More Bank BS from Obama
Okay, now I really AM finished with the news for tonight. A couple of the stronger New York banks--J. P. Morgan Chase and Goldman Sachs--are looking to pay back their TARP money. This should be good news, right? That would mean that the banks are strengthening, and the government gets out of the business of running them. Less hassle for the American taxpayer. Not so fast. The Financial Times is reporting that it's not so easy:
Strong banks will be allowed to repay bail-out funds they received from the US government but only if such a move passes a test to determine whether it is in the national economic interest, a senior administration official has told the Financial Times. [Emphasis mine.]
“Our general objective is going to be what is good for the system,” the senior official said. “We want the system to have enough capital.”
So one must ask: does anyone still believe that once the government gets an ownership stake in any business, they will really let it go so easily? If you do believe that, the statement from the Obama administration should give you pause.
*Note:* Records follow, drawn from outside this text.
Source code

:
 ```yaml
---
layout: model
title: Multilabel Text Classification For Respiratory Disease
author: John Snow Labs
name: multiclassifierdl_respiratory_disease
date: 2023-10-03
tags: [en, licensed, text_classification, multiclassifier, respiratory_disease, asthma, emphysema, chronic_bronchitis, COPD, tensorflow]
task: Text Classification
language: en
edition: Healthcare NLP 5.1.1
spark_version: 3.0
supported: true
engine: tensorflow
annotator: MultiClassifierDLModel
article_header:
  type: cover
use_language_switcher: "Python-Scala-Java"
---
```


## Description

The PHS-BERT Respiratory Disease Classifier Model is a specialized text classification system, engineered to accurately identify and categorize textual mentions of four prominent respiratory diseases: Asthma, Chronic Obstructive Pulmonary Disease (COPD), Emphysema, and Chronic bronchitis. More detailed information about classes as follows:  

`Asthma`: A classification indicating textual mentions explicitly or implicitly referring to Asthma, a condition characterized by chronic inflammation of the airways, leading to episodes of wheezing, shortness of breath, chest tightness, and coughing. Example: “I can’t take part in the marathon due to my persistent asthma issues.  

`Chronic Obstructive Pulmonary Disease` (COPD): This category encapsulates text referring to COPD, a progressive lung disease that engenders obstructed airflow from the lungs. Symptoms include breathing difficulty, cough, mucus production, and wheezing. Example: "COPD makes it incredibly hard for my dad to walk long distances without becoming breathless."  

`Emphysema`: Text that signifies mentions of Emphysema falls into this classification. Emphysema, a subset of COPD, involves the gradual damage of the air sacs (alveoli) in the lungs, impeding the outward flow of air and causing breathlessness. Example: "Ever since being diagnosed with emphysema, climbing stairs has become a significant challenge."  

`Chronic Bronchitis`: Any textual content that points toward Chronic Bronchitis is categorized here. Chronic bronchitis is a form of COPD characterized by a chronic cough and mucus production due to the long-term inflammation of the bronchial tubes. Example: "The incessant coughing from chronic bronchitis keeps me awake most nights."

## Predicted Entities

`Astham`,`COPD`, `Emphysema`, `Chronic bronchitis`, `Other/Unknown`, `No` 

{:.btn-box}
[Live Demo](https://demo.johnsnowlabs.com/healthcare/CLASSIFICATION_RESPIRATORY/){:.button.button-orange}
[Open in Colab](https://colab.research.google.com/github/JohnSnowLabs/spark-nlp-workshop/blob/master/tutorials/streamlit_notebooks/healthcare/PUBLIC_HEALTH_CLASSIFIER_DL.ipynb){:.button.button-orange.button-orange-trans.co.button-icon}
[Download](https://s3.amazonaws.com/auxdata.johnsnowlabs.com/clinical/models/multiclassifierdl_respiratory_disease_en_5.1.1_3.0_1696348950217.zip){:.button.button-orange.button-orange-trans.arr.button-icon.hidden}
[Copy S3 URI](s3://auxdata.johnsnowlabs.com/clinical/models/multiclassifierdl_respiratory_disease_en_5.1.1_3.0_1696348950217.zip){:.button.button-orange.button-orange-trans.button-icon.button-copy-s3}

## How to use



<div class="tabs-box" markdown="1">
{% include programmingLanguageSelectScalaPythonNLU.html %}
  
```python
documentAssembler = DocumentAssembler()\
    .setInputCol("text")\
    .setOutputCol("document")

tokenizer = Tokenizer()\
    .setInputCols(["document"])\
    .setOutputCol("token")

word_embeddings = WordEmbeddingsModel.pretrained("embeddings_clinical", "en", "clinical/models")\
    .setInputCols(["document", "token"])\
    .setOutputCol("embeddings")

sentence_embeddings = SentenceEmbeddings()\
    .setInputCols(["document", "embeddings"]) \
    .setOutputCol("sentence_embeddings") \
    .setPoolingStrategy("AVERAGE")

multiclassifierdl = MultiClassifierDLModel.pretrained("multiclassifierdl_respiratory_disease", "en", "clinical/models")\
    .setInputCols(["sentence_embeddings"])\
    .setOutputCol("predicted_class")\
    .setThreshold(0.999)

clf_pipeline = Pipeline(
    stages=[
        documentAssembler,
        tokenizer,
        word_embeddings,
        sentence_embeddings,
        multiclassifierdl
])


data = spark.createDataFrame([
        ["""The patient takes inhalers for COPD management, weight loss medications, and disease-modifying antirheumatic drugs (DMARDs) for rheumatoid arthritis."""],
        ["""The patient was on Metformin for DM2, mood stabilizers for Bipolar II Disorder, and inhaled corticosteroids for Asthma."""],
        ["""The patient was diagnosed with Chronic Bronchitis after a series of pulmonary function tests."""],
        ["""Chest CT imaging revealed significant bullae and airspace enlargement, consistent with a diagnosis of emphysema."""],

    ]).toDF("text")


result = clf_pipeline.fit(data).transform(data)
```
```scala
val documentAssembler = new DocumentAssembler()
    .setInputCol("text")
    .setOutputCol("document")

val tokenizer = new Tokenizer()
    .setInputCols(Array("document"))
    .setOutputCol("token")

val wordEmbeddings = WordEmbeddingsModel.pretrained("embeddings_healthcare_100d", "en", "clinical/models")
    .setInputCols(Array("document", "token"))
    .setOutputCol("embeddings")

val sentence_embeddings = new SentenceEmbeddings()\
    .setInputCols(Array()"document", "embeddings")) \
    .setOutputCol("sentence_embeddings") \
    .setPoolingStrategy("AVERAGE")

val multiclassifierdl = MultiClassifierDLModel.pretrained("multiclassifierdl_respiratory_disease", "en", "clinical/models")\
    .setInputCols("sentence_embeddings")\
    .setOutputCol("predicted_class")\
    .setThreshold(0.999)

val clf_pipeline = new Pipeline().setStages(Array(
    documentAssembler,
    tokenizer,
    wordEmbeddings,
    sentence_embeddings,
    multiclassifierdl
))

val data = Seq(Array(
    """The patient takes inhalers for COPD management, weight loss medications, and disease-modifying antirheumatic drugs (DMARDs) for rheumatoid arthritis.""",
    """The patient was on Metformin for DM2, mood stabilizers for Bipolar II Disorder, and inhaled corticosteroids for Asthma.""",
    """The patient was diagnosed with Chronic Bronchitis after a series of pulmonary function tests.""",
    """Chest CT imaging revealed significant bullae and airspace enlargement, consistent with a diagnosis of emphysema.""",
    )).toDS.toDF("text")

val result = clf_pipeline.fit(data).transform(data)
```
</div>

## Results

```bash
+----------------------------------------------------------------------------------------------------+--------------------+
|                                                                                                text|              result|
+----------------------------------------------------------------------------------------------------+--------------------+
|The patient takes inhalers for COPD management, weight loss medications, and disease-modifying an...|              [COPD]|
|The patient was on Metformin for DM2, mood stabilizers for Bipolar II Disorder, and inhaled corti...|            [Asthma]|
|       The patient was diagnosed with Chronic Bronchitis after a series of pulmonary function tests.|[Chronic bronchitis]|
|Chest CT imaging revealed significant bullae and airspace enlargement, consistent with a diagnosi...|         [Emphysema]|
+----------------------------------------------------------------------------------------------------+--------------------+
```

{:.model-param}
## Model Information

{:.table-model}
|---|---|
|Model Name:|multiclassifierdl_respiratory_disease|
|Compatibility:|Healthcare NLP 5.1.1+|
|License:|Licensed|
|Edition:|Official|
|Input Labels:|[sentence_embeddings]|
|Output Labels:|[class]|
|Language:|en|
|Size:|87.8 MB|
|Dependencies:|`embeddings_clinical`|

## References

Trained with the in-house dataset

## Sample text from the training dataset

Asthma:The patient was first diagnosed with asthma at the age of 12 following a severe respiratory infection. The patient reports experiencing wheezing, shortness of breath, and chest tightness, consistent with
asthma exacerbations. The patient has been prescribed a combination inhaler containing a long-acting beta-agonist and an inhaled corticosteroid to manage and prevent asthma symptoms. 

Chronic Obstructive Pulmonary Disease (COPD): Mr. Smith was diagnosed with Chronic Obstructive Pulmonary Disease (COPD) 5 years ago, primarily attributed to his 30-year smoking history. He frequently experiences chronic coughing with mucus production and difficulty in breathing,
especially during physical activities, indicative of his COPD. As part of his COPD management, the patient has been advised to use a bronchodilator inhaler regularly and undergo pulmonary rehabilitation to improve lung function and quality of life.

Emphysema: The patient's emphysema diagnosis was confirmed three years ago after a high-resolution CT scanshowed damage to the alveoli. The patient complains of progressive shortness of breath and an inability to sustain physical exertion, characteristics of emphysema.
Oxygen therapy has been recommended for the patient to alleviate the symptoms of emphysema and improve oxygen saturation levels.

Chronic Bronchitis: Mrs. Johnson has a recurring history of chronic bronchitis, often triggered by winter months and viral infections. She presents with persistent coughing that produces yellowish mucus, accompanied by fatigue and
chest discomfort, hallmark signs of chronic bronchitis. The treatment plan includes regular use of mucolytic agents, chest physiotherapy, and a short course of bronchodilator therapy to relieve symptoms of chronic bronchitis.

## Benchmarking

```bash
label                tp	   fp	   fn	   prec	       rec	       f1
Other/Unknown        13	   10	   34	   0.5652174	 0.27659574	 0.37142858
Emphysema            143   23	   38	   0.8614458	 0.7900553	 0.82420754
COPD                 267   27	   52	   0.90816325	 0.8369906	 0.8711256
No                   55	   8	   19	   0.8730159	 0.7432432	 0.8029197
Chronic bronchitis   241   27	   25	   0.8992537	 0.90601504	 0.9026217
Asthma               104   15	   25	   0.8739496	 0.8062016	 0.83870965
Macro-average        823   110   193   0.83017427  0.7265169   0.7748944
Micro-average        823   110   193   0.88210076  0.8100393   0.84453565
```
If a bank pays back the money it got from Uncle Sam, then the debt is closed, and Uncle can't boss around the bank as easily because it will no longer have the bank in a vise.
So who is Barack Obama or anyone else in his administration to say that a bank paying back the TARP money is not "in the national interest?" Shouldn't the goal be to get the economy moving again? And if a bank has enough money to pay back a government loan, it also should have enough money to start loaning to private borrowers again. They won't be able to get the whole system running again, as the administration official suggests they should do--but they can at least get their primary customers going again. And wouldn't that be the start of something--dare we say it--a rally?